Monday, September 29, 2025

Pachacamac

 Thirty years ago, I visited the temple of Pachacamac (the belly button of the world, in Quechua) and the totemic idol in the central room in the upper terrace of the sanctuary. I wanted to look it up on the internet and found this pic. This is not the original idol; what I saw then was a twisted piece of old wood, with sacrificial remnants around in the room. It was unprotected and looked its 400 years old. I also explored the nearby House of the Virgins, where girls from all over the Inca empire were educated and prepared to marry the Inca. When I visited the deserted sanctuary, it was still well preserved because it never rains in Lurin. I could imagine the Spanish soldiers arriving and raping the girls. The recent pics show parts of the ruins occupied by houses and streets, and parts badly rebuilt for tourist consumption. 

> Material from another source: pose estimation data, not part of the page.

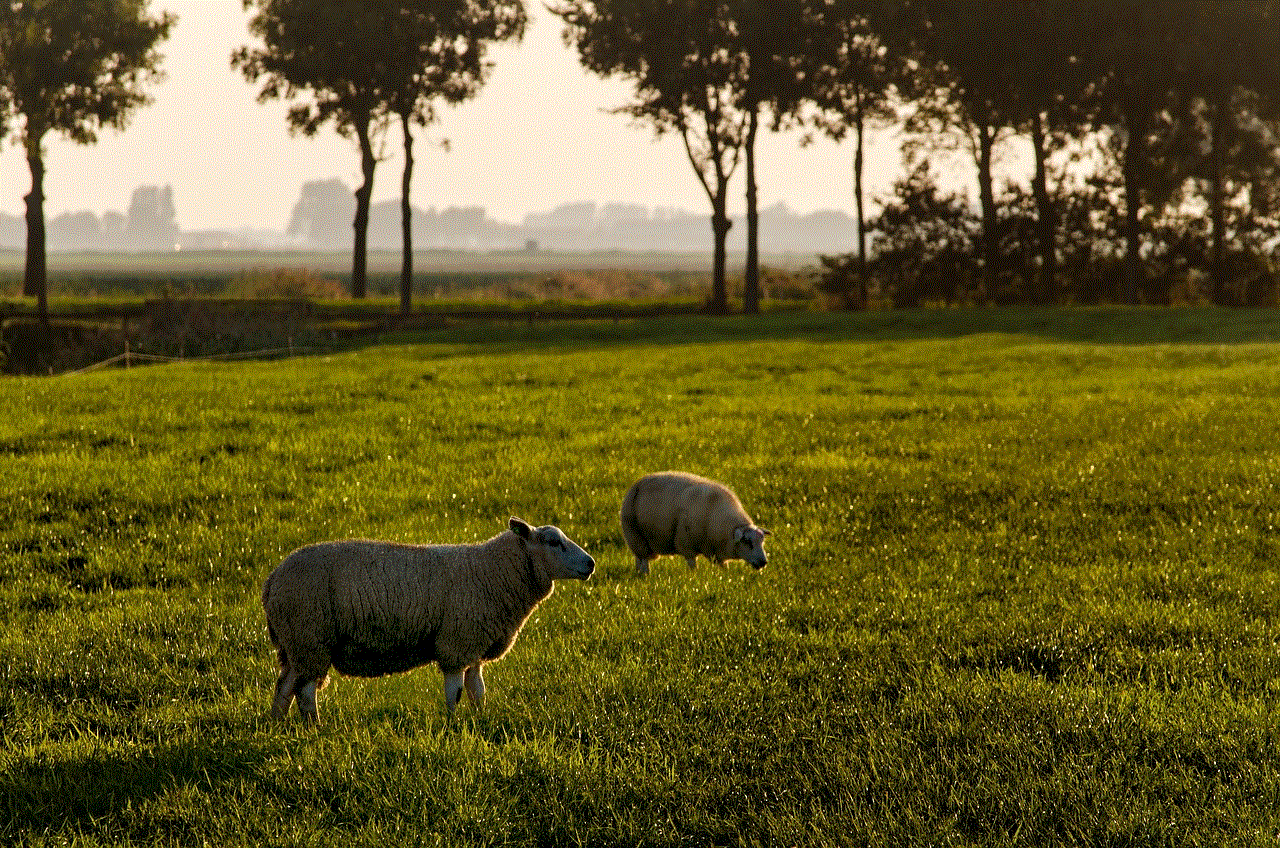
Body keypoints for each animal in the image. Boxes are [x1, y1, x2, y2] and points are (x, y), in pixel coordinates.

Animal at [263, 517, 599, 722]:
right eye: (553, 542)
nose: (591, 564)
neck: (493, 572)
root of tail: (272, 581)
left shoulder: (473, 645)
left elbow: (477, 690)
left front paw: (481, 720)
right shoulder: (456, 643)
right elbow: (455, 692)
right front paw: (453, 725)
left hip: (294, 644)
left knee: (285, 687)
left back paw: (279, 726)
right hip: (310, 637)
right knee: (306, 693)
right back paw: (314, 729)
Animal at [619, 471, 768, 578]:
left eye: (762, 542)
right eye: (747, 541)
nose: (763, 562)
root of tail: (638, 482)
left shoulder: (716, 551)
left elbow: (723, 567)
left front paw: (726, 577)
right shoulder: (686, 543)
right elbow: (692, 565)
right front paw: (694, 578)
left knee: (638, 559)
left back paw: (639, 574)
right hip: (635, 536)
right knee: (644, 560)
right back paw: (646, 576)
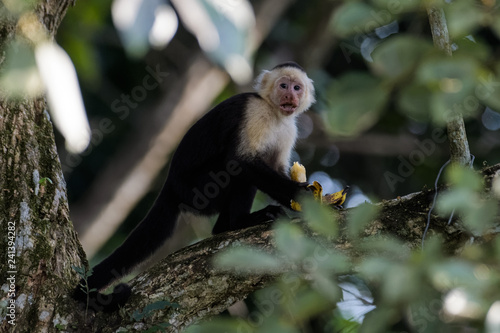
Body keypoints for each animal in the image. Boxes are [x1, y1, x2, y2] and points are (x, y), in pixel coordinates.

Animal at [73, 61, 316, 312]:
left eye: (297, 87)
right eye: (284, 85)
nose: (290, 95)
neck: (275, 113)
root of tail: (170, 185)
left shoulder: (289, 129)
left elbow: (275, 167)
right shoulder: (254, 111)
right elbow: (240, 162)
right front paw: (303, 195)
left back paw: (227, 227)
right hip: (198, 190)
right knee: (235, 173)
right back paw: (238, 223)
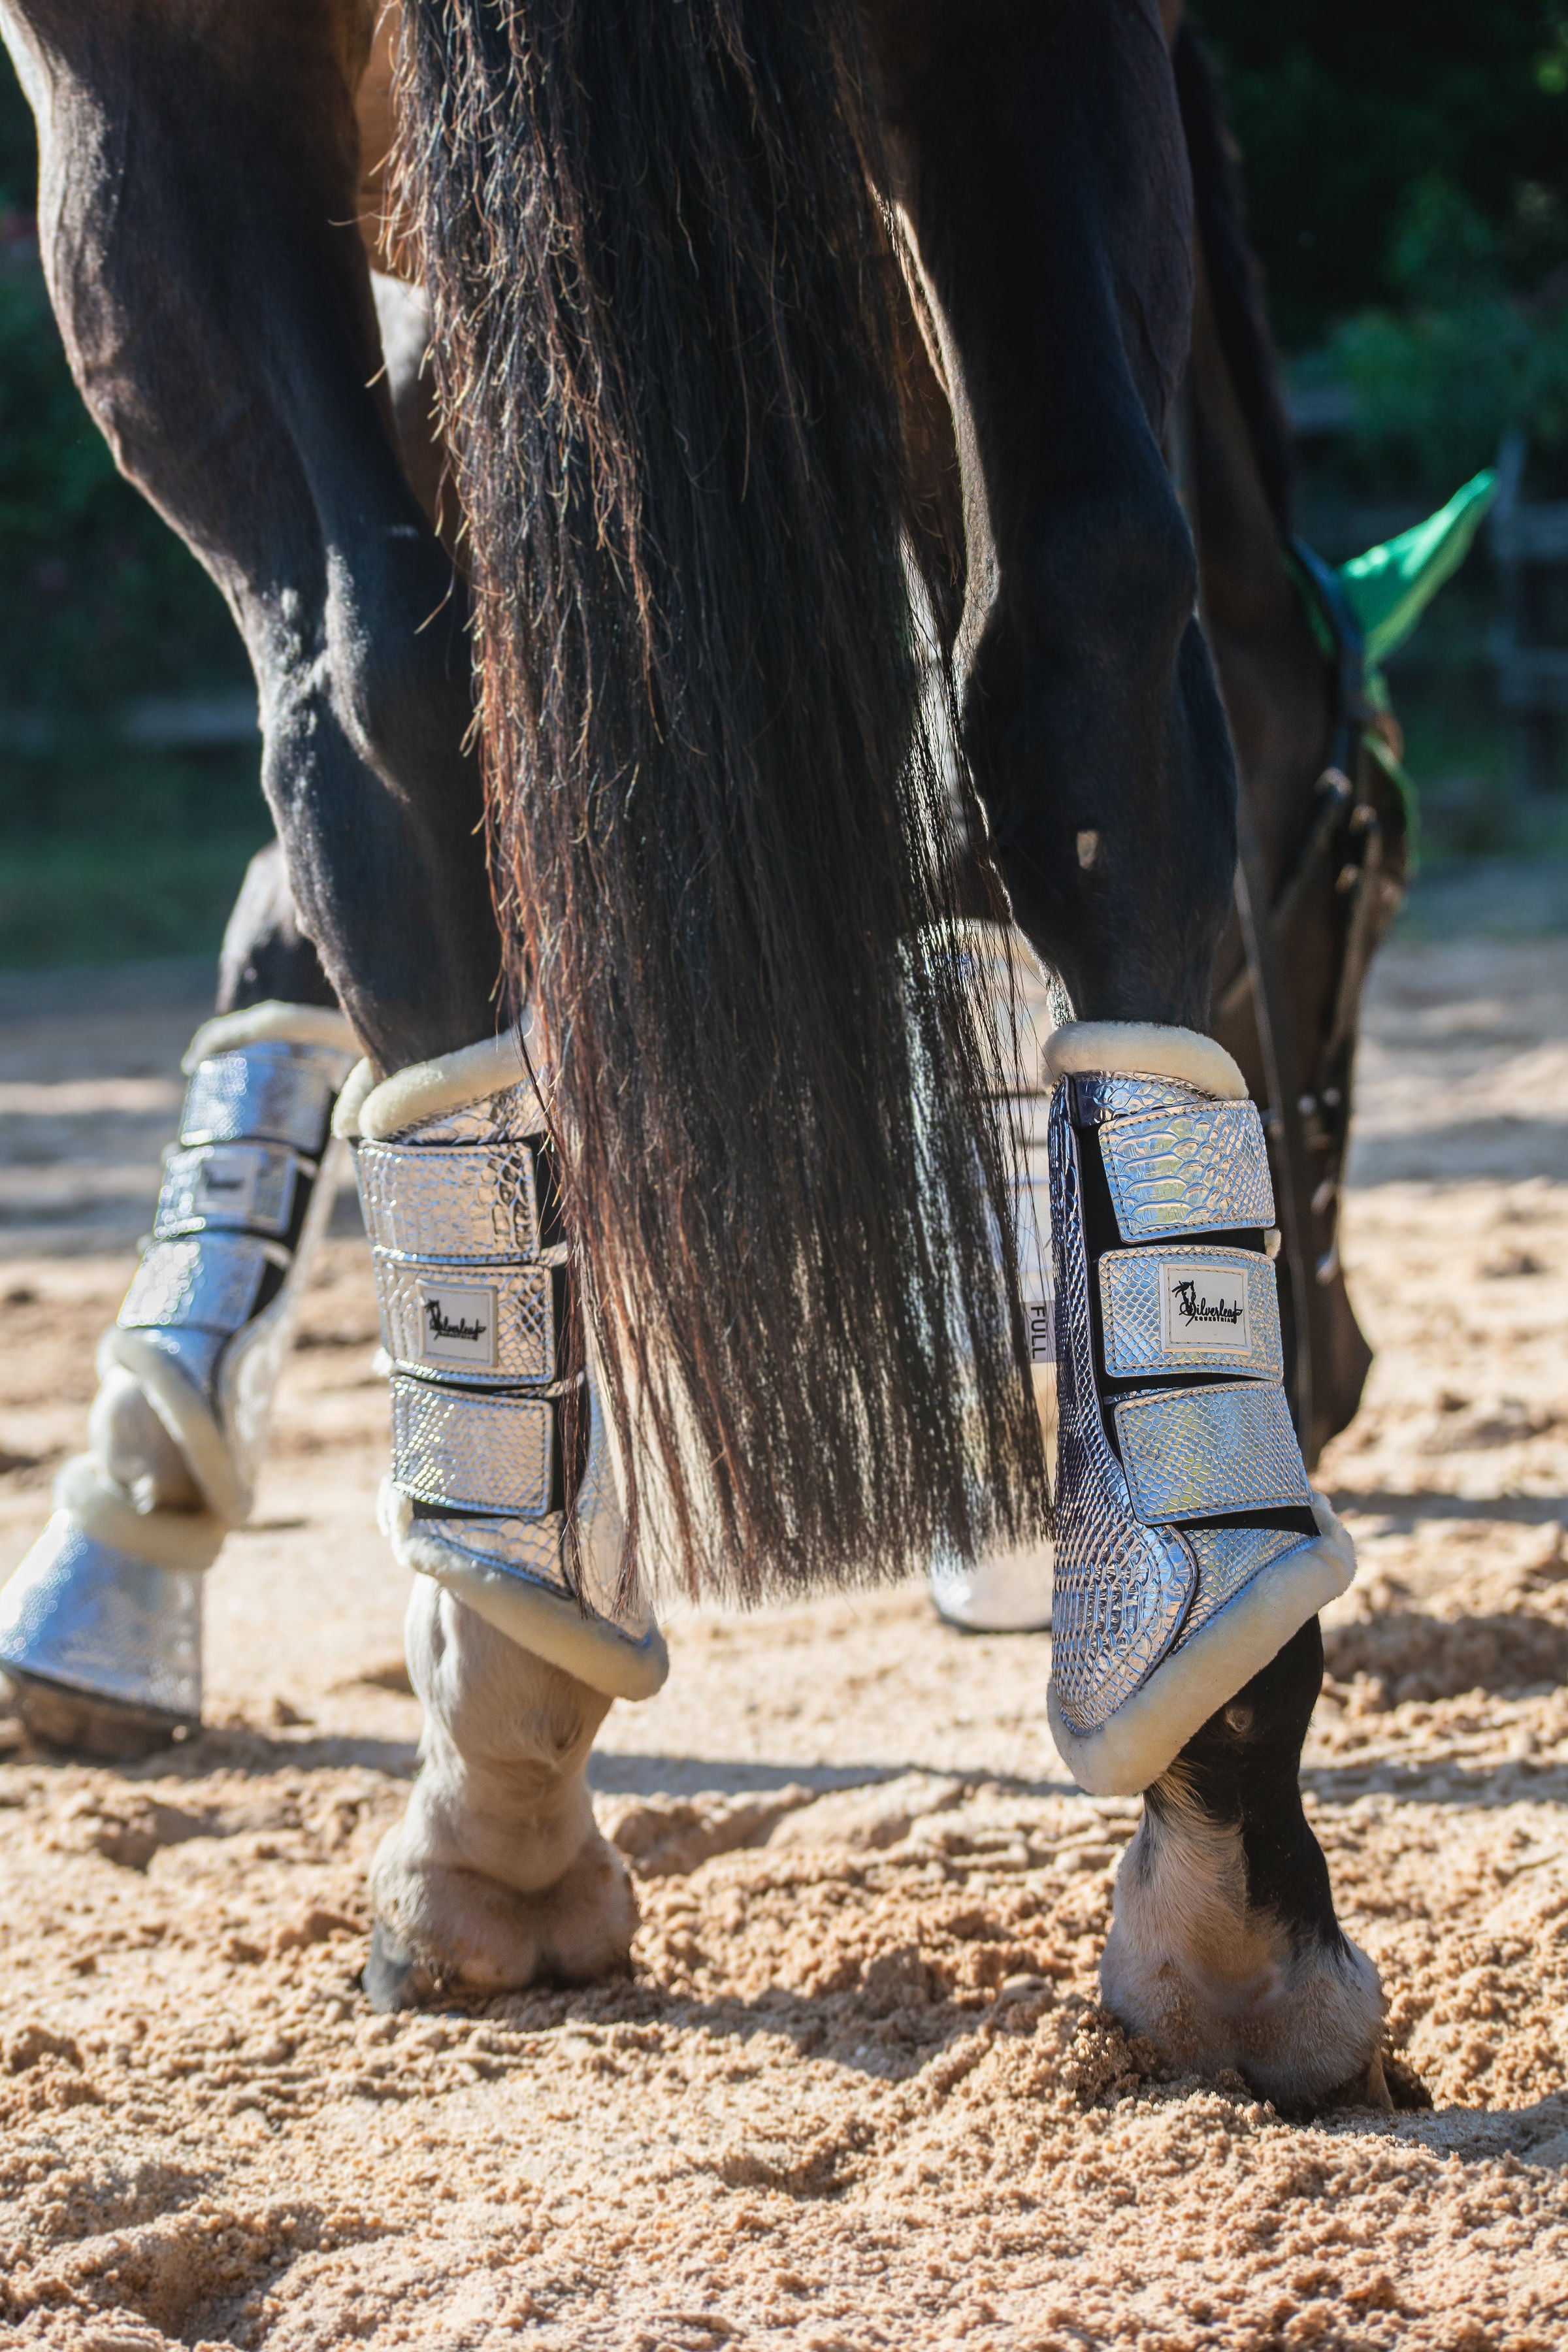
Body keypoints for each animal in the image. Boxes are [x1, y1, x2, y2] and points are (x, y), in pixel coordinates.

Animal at [0, 0, 1401, 2098]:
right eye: (1359, 884)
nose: (1339, 1355)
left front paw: (136, 1522)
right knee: (1082, 608)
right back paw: (1227, 1842)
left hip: (166, 108)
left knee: (367, 677)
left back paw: (497, 1772)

Sunday, September 28, 2025

Composite bow

 

The composite bow was a great invention. I thought it was a Hunnish-Mongol weapon. But no, it was a Mesopotamian development.

Polynices in Gaza


A dog feeding on a fallen terrorist, Tel El-Hawah, Gaza. As in Sophocles's Antigone.

Saturday, September 27, 2025

Spartan warfare

 
Victor Davis Hanson writes that massive, big battles are a thing of the past, and we are now back to local insurrections and guerrilla warfare. That is the kind of war Zahal is waging these black days, using mostly unmanned missiles and D9 bulldozers (pic). No more street fights, but massive leveling of urban structures, leaving the enemy without streets to fight in. 

Israel ordered many 62-ton armoured D9s, but the Biden government forbade their delivery. The D9R Dozer is powered by Cat 3408C engine coupled to a Cat planetary power shift transmission (three forward and three reverse). The engine delivers a net power of 405hp and a drawbar pull of about 725kN.

Zahal's war in Gaza City is similar to the Spartans' ravaging Attica's agriculture, in bloodless summer campaigns, which, according to VDHanson, were ineffective, as Athens depended on imported grain rather than local produce. The Gaza population is not suffering, as they are fed by foreign food deliveries. This "dry" war can go on for months, depending on our sensitivity to hostile, antisemitic media, which is unnerving us.     

Friday, September 26, 2025

ZAHAL's dependence on Microsoft


The core dilemma:

Private control over critical infrastructure: National defense capabilities now depend on decisions made by profit-driven corporations based in foreign countries (primarily the US). These companies can:

  • Cut off services unilaterally (as Microsoft just did to Israel)
  • Be compelled by their home government to restrict access
  • Prioritize shareholder profits over client nation security needs
  • Have different political or ethical standards than their military clients

Real vulnerabilities this creates:

Economic leverage as geopolitical weapon: The US could potentially use cloud service restrictions as a form of sanctions or pressure, similar to how it uses SWIFT banking restrictions.

Single points of failure: As the US Navy example shows, militaries can become so dependent they "can't separate" from these platforms "without a complete rebuild from the ground up" US Navy: Custom cloud stuck in Azure without rebuild • The Register.

Data sovereignty concerns: Sensitive military intelligence may be stored on servers in foreign jurisdictions, subject to foreign laws and potential government access.

Why nations accept this risk:

No realistic alternatives: Building equivalent domestic capacity would take "years and massive investment" while "hyperscaler cloud services deliver unmatched capability at scale" Canada's Cloud Dependence: DND's Mission Critical Ops on US Clouds and Sovereignty | Windows Forum.

Comment: The USA is investing unprecedented amounts of resources in computer infrastructure. There is no alternative. Gradually, I'm understanding the problem. Google seems more friendly.